Ici, pour ces contes venant du Sud, « Tales from the south », Alex Schlosser, trompettiste et bugliste réalise son premier album. Il se fait accompagner par le trio Olaf Polziehn, piano qui se souvient de tous les pianistes et fait preuve d’une énergie vitale qui renverse toutes les barrières, Martin Sjöstedt, contrebasse et Daniel Fredriksson, batterie qui font preuve d’une très belle complémentarité et offre le soubassement dont trompettiste et pianiste ont besoin. Pour certaines de ses compostions – la totalité des 11 plages à l’exception d’un traditionnel et d’une composition d’Ellington, « portrait de Louis Armstrong », sont de sa plume – c’est un trio mettant en valeur la sonorité du trompettiste, pour d’autres un subtil mélange de mise en évidence de chacune des individualités et pour d’autres encore la naissance d’un quartet.
Le leader a voulu multiplié les expériences. Ce mélange de deux musiciens allemands, lui né en 1976 et le pianiste Olaf Polziehn, et de deux musiciens suédois pour un mélange encore plus étrange entre toutes les musiques du jazz, jazz dit traditionnel y compris (un rag fait la démonstration d’une adaptation moderne de cette forme musicale qui remonté à la fin du 19e siècle) comme la musique contemporaine, du free jazz inclus. Un son de trompette qui fait penser à la fois à Louis Armstrong et Don Cherry – sonorités pas si éloignées qu’il le semble à première vue.
Il faut entendre ces musiciens même si, pour ce premier opus, il a voulu trop en dire. Chaque plage quasiment est une atmosphère particulière. Comme si le choix n’était pas possible. Il ne veut rien renier, à juste raison. Il a commencé par le Jazz traditionnel et il en garde quelque chose. Il évoque même « Cootie » Williams, un des grands trompettistes de l’orchestre de Duke Ellington. Une sorte d’histoire en raccourci de la trompette. Le pianiste sait évoquer les grands pianistes comme Wynton Kelly… De drôles de contes qui savent nous parler…
Ils font aussi la preuve de la vitalité du jazz outre Rhin, en poussant jusqu’à la Suède.

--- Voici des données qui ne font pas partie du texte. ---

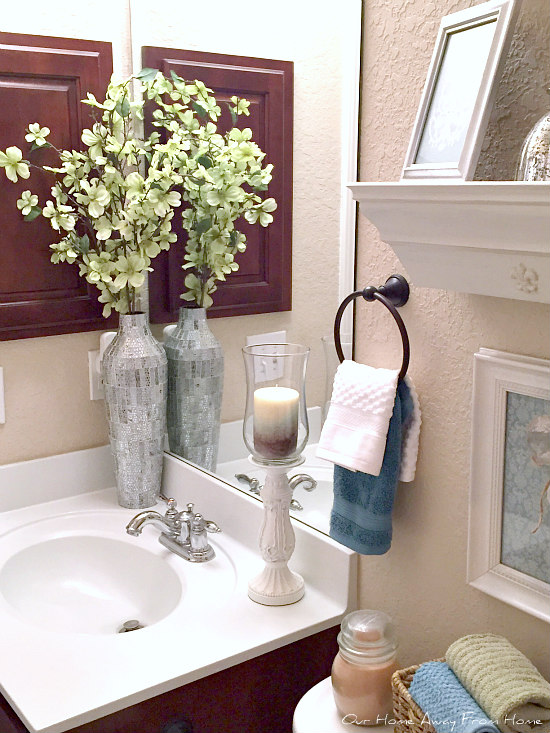
At what (x,y) coordinates should I click in order to perform the action: click on counter top. Please return your answer as a coordinate pair (x, y). The width and height of the screenshot is (550, 733). Looking at the image, I should click on (55, 690), (221, 641), (9, 520).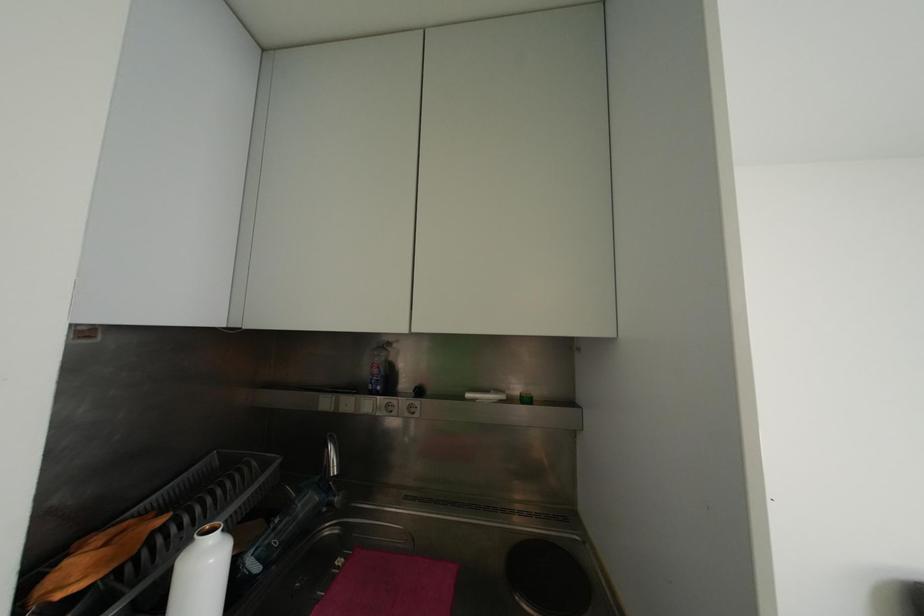
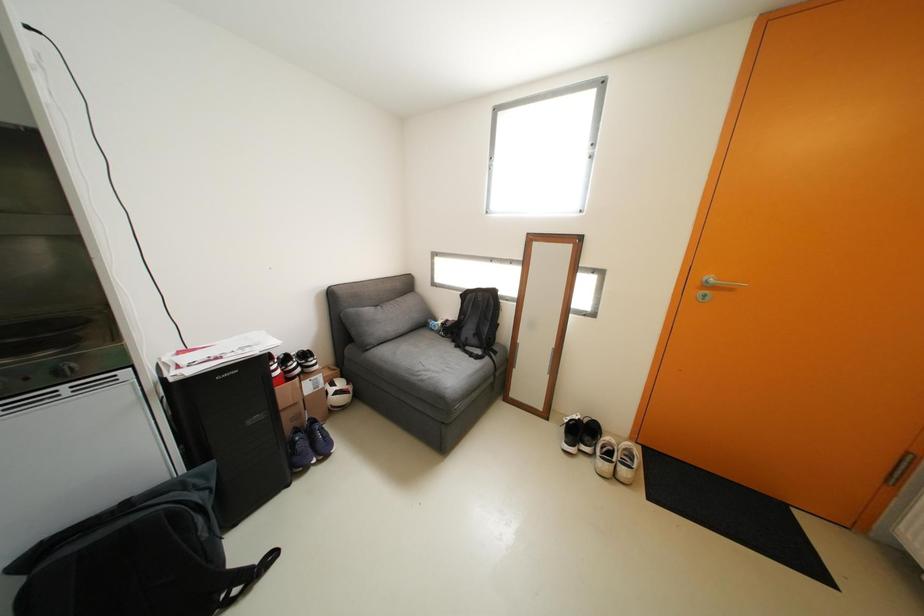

Une manière de faire l’Europe en s’interrogeant sur le lieu de ce Sud dont parle le titre de cet album ? Et s’il s’agissait justement de réunir les pays du Nord et du Sud de l’Europe ? Comme de réunir tous les jazz ?
Nicolas Béniès.
« « Tales from the South », Axel Schlosser, Double Moon Records, distribué par DistrArt.